‘The Golden Years’ – the first movement of Clifford Whites ‘Nature’s Symphony’ – begins with an intimate solo piano motif which soon blooms into a romantic waltz-like movement with a distinctly English flavour, reminiscent of bygone eras of stately homes, historic mansions and Victorian garden tea parties. The spritely tempo of this flashback through English nostalgia quickly evolves into that of a journey, disembarkation (perhaps to the waving and cheering of crowds) and the beginning of a voyage, by land, sea or air, to a wonderful and optimistic transatlantic destination. Twilight and then night move in, and the journey continues. In some ways, this piece could be the soundtrack to an imagined Jules Verne type of ‘Around the World in 80 Days’ tale, at least in its spirit of optimism and adventure. In places the music suggests courage and boldness, in others there are exalted and wistful passages intertwined. There is definitely a story being told here, the details of which are left to the listeners imagination. Suffice to say that the adventure is full of smiling faces. Midway through the movement, the tone darkens, as if twilight has settled upon our travellers, and a lone flute and piano sing out across the night as our journey continues. The wistful mood remains, with passages reminiscent of those nostalgic English themes from the start, as if our travellers find themselves longing ‘for the green green grass of home’, but this ennui is short lived, and we are soon off again on our optimistic joyride, with much to see and do on our travels. On a musical level, Clifford’s melodies, harmonies and rhythms continually evolve and lift, through musical key after key, as if each of our traveller’s visions of beauty and happiness excel the last. This is supremely positive music, suffused with joy, elation and freedom. Finally it would seem, our destination is reached, and the first movement of the album draws to an exalted close.
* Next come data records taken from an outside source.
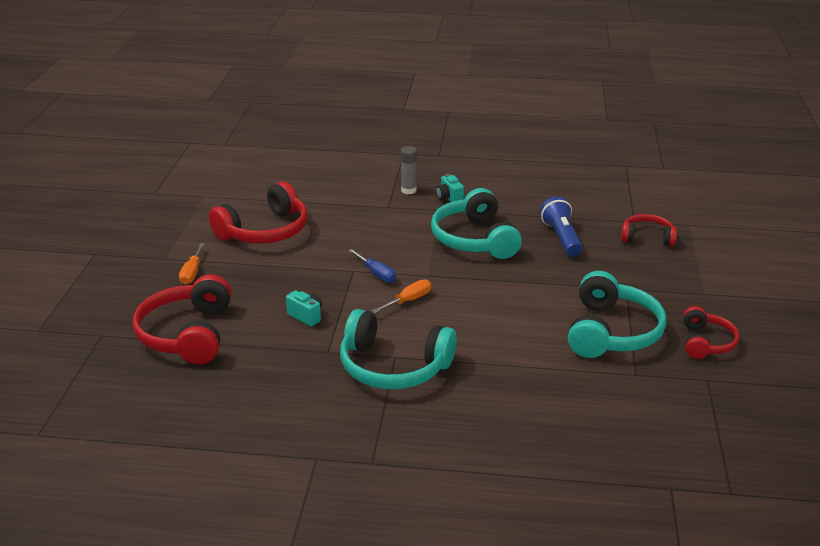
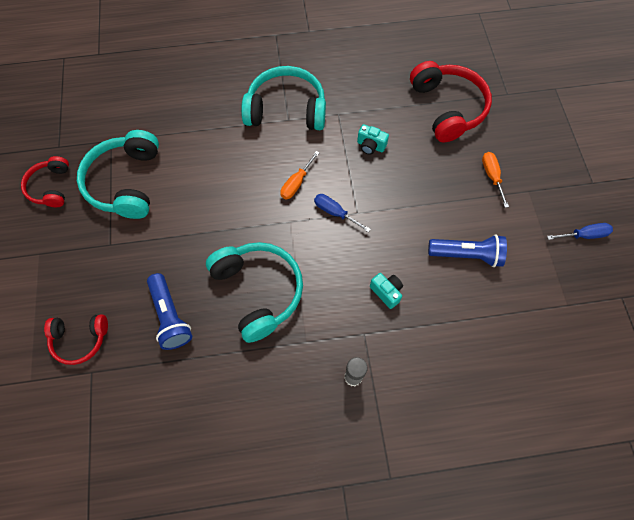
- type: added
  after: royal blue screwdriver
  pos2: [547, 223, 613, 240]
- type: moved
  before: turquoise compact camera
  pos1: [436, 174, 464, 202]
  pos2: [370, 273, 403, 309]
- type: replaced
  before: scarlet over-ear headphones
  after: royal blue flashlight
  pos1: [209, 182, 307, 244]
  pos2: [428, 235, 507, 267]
A gentle clap of thunder and the sound of rain opens the second movement ‘Worlds in Motion’ which, whilst bearing a similar tempo to the first movement, in style is distinctly more South American, where frenetic flute harmonies, rapidly cascading musical keys and hurried bass suggest the journey of a group of climbers, perhaps scaling the great mountains of the Andes, where they witness show capped wonders and the rarefied atmosphere of a world untouched by human hands. As with movement one, this is optimistic and joyous music, suffused with the wonder of travel and of the natural world. Halfway through, the old English themes emerge again, perhaps as our travellers remember and discuss times gone by, but the South American flavour continues, as do the efforts of our climbers. After what might seem like an endless journey, our travellers hear the faint sound of lapping waves, to finally arrive at the shore of their intended destination.
Movement three ‘Transmigrations’ begins in a more contemplative mood, as if it were a ‘dark night of the soul’, a pause in the optimism and joy of our journey, to be replaced with an exploration of that which is mysterious, dreamy and fantastical. Perhaps a travellers dream or a night-time phantasmagoria of fleeting images and emotions, this movement soon emerges into the sunlight, with a return to the optimistic flavours of the previous movements. The mood begins to uplift significantly, growing in optimism and joy before pulling back again into the mystery and majesty of the night. Indeed, the music seems to suggest a night-flight, a fantastical and mystical story much like that told in Richard Bach’s Jonathan Livingstone Seagull novel. However, as with all of the movements on Nature’s Symphony, the specific story details remain just beyond our reach. The movement concludes with delightfully descending arpeggios, as if our seagull and his wider family of friends and relatives have finally concluded their journey, arriving home to settle for the remainder of the night.
‘Inspirations’, the final movement of Nature’s Symphony, opens with the sound of rainfall, like a new day dawning, before revealing itself as another spirited chapter suffused with South American flavour. Flowers bloom in the rain, birds sing and the world is reborn whilst our travellers thread their way through an almost Amazonian undergrowth. As before, joy and optimism abounds, although added to this is a warm and wistful romanticism. Brief English style themes return at various intervals, although these would seem to be more smoothly integrated, as if our travellers now feel at home in their new surroundings. Juxtaposing Amazonian type rhythms with exalted and uplifting classical themes is the flavour of this movement, as if everything we have been through before is being drawn together for this final movement. And then, with one grandiose and joyous passage, we experience the joy and happiness of arriving at our final destination, before an echoing piano disappears into the rain, and our journey finally comes to an end.